▸ Instructions to follow
Which lines in the records below include the word "jest"? Report each of them in full.

▸ Extracted entries
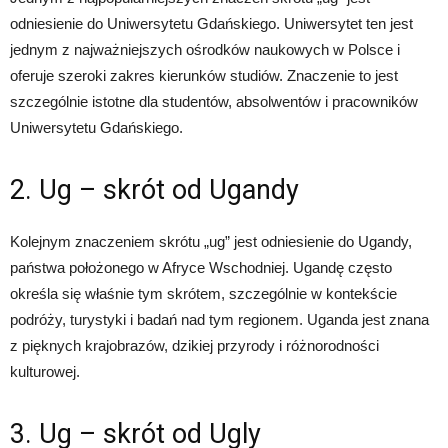
odniesienie do Uniwersytetu Gdańskiego. Uniwersytet ten jest
jednym z najważniejszych ośrodków naukowych w Polsce i
oferuje szeroki zakres kierunków studiów. Znaczenie to jest
szczególnie istotne dla studentów, absolwentów i pracowników
Uniwersytetu Gdańskiego.
2. Ug – skrót od Ugandy
Kolejnym znaczeniem skrótu „ug” jest odniesienie do Ugandy,
państwa położonego w Afryce Wschodniej. Ugandę często
określa się właśnie tym skrótem, szczególnie w kontekście
podróży, turystyki i badań nad tym regionem. Uganda jest znana
z pięknych krajobrazów, dzikiej przyrody i różnorodności
kulturowej.
3. Ug – skrót od Ugly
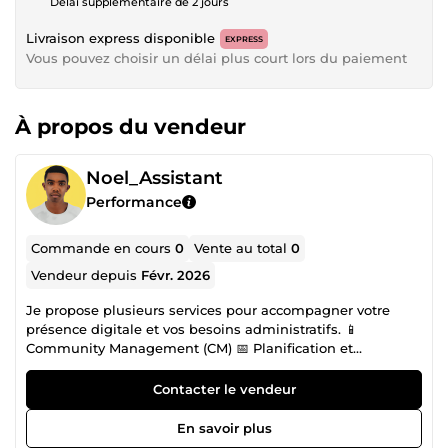
Délai supplémentaire de 2 jours
Livraison express disponible
EXPRESS
Vous pouvez choisir un délai plus court lors du paiement
À propos du vendeur
Noel_Assistant
Performance
Commande en cours
0
Vente au total
0
Vendeur depuis
Févr. 2026
Je propose plusieurs services pour accompagner votre
présence digitale et vos besoins administratifs. 📱
Community Management (CM) 📅 Planification et
publication de contenus 💬 Gestion des messages et
commentaires 📈 Suivi basique des performances 🗂️ Saisie
Contacter le vendeur
de données 📄 Saisie sur Word / Excel / outils en ligne 📊
Organisation et mise en forme des données 🎨 Graphisme
En savoir plus
(Canva) 🖼️ Création de visuels réseaux sociaux 📄 Flyers,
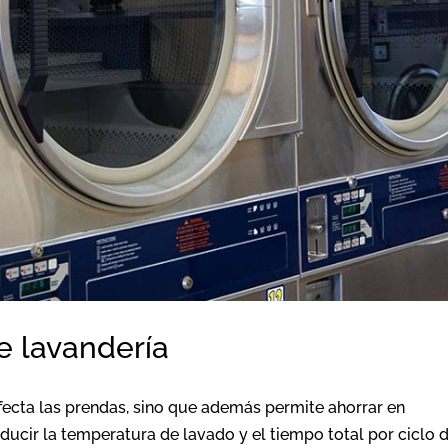
e lavandería
fecta las prendas, sino que además permite ahorrar en
ducir la temperatura de lavado y el tiempo total por ciclo 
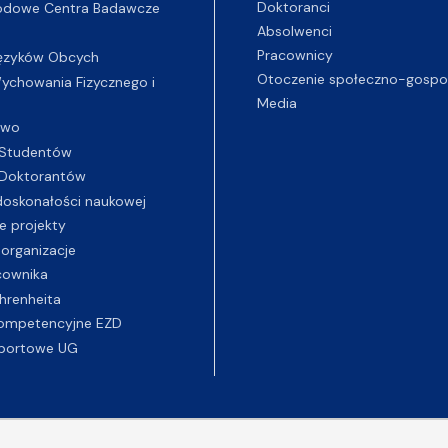
Doktoranci
odowe Centra Badawcze
Absolwenci
Pracownicy
ęzyków Obcych
Otoczenie społeczno-gospo
chowania Fizycznego i
Media
two
Studentów
Doktorantów
oskonałości naukowej
e projekty
 organizacje
cownika
hrenheita
ompetencyjne EZD
portowe UG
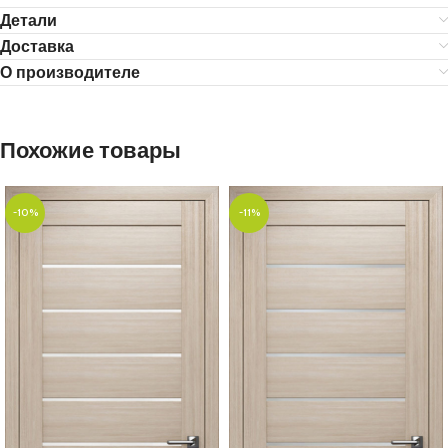
Детали
Доставка
О производителе
Похожие товары
-10%
-11%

▸ Output of the exercise
odniesienie do Uniwersytetu Gdańskiego. Uniwersytet ten jest
oferuje szeroki zakres kierunków studiów. Znaczenie to jest
Kolejnym znaczeniem skrótu „ug” jest odniesienie do Ugandy,
podróży, turystyki i badań nad tym regionem. Uganda jest znana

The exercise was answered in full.